• **WHAT THE EXERCISE ASKS**: Give back exactly the lines from the one holding "148: (553, 709)" to the bottom of the material, both included, and nothing more. No pictures.

• **GIVEN ENTRIES**:
—————

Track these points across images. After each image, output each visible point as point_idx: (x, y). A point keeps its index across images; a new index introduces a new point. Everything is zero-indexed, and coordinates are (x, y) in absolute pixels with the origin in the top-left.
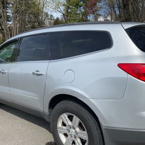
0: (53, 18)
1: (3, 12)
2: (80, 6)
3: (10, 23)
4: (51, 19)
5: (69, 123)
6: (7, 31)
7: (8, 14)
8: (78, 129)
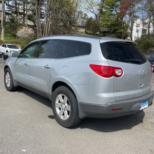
0: (87, 17)
1: (38, 9)
2: (116, 7)
3: (43, 20)
4: (85, 19)
5: (62, 100)
6: (39, 28)
7: (42, 11)
8: (66, 104)
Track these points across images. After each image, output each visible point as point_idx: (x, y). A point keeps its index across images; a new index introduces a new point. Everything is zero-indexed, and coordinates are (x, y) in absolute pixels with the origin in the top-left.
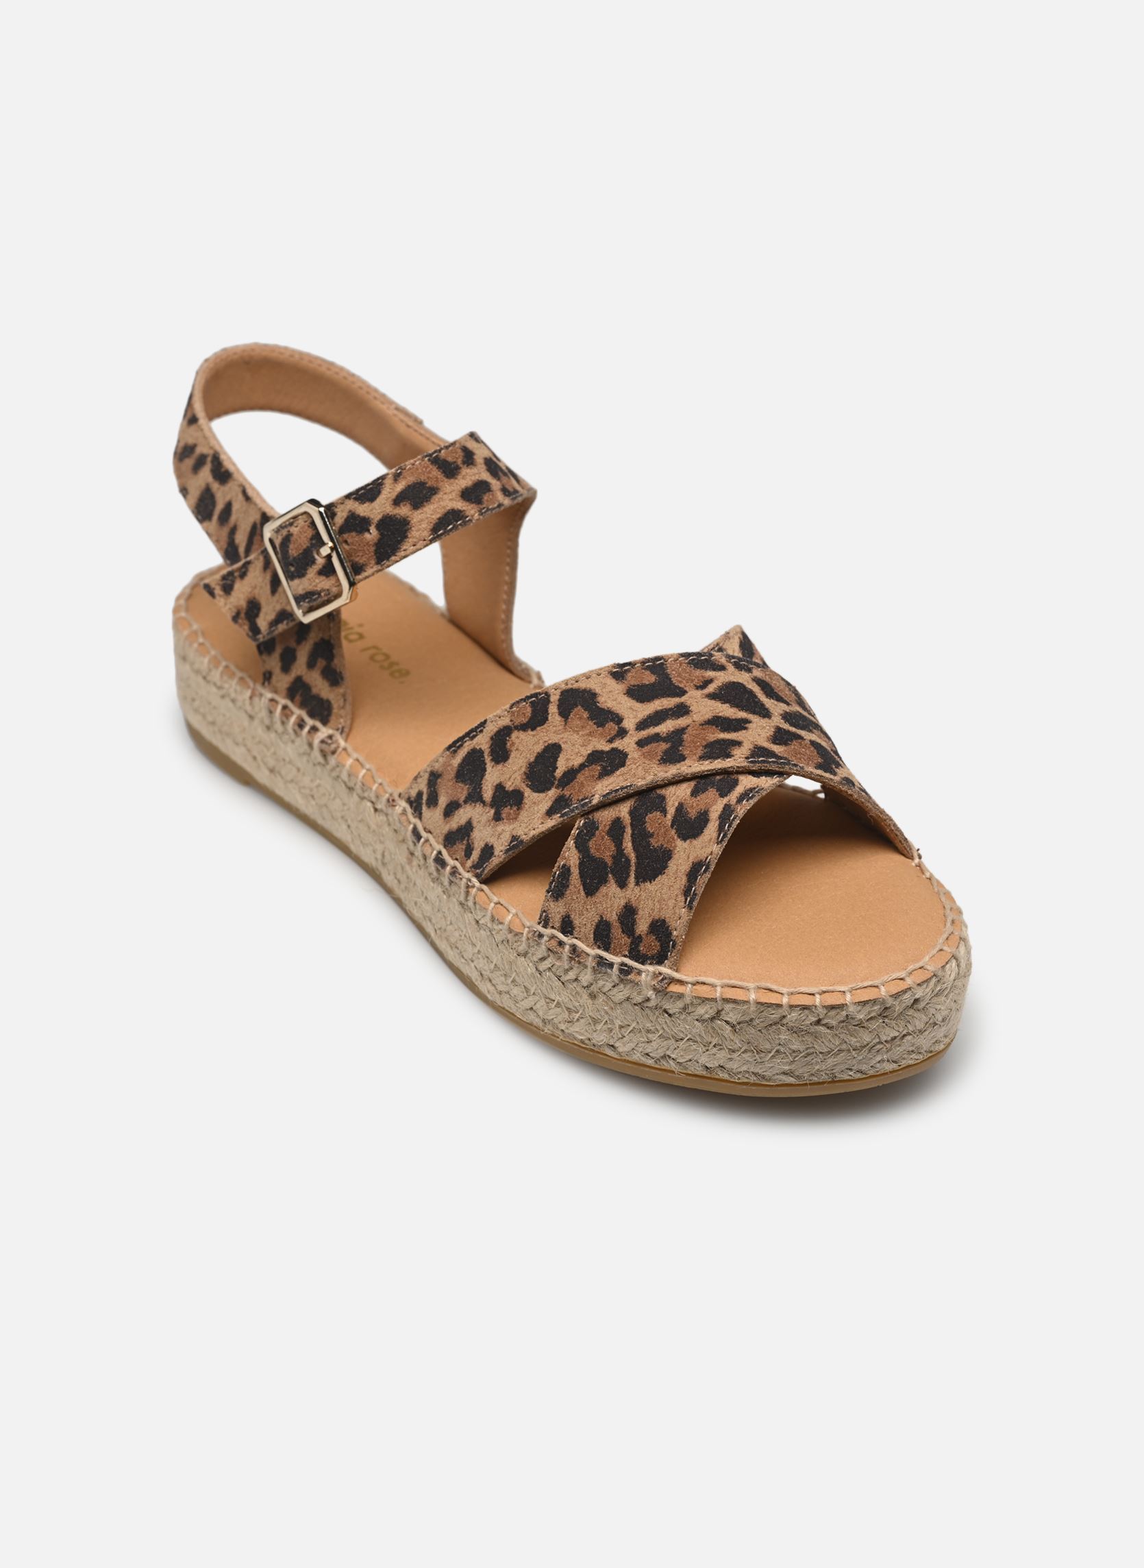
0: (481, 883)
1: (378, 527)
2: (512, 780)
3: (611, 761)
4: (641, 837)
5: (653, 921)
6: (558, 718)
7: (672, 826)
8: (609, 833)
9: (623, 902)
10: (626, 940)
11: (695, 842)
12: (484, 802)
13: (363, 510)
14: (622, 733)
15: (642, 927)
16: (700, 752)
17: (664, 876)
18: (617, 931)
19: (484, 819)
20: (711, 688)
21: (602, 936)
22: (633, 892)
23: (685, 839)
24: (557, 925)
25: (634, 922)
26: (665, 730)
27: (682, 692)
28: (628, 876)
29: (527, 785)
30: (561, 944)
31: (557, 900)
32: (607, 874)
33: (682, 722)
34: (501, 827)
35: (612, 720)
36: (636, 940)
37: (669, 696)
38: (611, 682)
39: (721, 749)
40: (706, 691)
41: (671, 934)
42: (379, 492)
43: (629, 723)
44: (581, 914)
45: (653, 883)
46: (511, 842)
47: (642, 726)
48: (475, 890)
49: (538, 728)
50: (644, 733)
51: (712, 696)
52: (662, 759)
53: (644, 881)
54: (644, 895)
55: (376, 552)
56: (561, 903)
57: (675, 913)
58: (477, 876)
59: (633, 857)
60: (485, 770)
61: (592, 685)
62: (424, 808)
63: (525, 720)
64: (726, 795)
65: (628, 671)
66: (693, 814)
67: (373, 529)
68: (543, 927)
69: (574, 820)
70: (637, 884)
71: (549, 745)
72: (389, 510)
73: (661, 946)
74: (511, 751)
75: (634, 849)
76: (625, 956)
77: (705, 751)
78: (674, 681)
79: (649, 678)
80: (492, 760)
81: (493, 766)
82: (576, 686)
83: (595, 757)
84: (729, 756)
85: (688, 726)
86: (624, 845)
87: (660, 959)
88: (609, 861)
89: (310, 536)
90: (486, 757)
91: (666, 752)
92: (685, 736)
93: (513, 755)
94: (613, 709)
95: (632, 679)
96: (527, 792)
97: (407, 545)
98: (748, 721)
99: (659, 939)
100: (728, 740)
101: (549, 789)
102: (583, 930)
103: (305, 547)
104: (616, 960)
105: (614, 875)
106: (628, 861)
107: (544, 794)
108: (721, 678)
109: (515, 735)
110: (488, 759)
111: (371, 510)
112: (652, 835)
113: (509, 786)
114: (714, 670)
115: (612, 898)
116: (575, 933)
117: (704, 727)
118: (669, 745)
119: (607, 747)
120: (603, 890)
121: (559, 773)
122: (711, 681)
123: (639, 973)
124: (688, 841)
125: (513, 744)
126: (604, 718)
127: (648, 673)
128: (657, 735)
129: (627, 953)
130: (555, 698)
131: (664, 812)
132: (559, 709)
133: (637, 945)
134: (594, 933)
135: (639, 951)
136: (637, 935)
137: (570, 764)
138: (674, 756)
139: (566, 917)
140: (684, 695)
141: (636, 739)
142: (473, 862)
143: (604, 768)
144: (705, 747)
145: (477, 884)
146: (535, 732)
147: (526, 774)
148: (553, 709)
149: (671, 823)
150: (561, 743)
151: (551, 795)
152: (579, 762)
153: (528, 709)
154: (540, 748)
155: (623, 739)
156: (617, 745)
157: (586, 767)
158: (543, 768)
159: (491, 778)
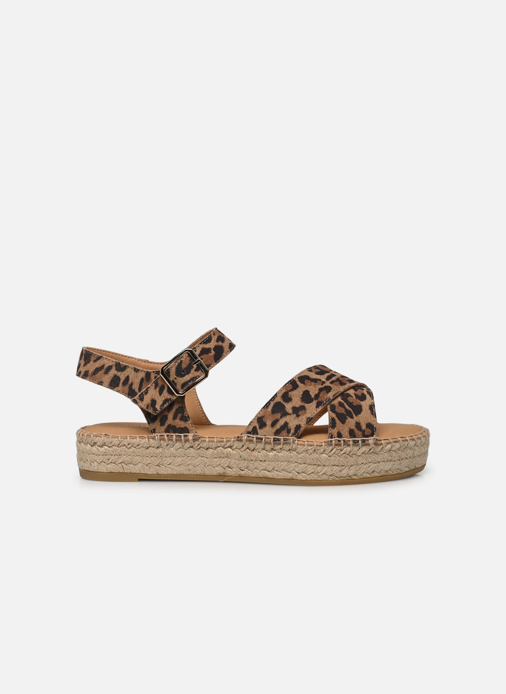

—————

• **REPLY TO THE EXERCISE**:
148: (553, 709)
149: (671, 823)
150: (561, 743)
151: (551, 795)
152: (579, 762)
153: (528, 709)
154: (540, 748)
155: (623, 739)
156: (617, 745)
157: (586, 767)
158: (543, 768)
159: (491, 778)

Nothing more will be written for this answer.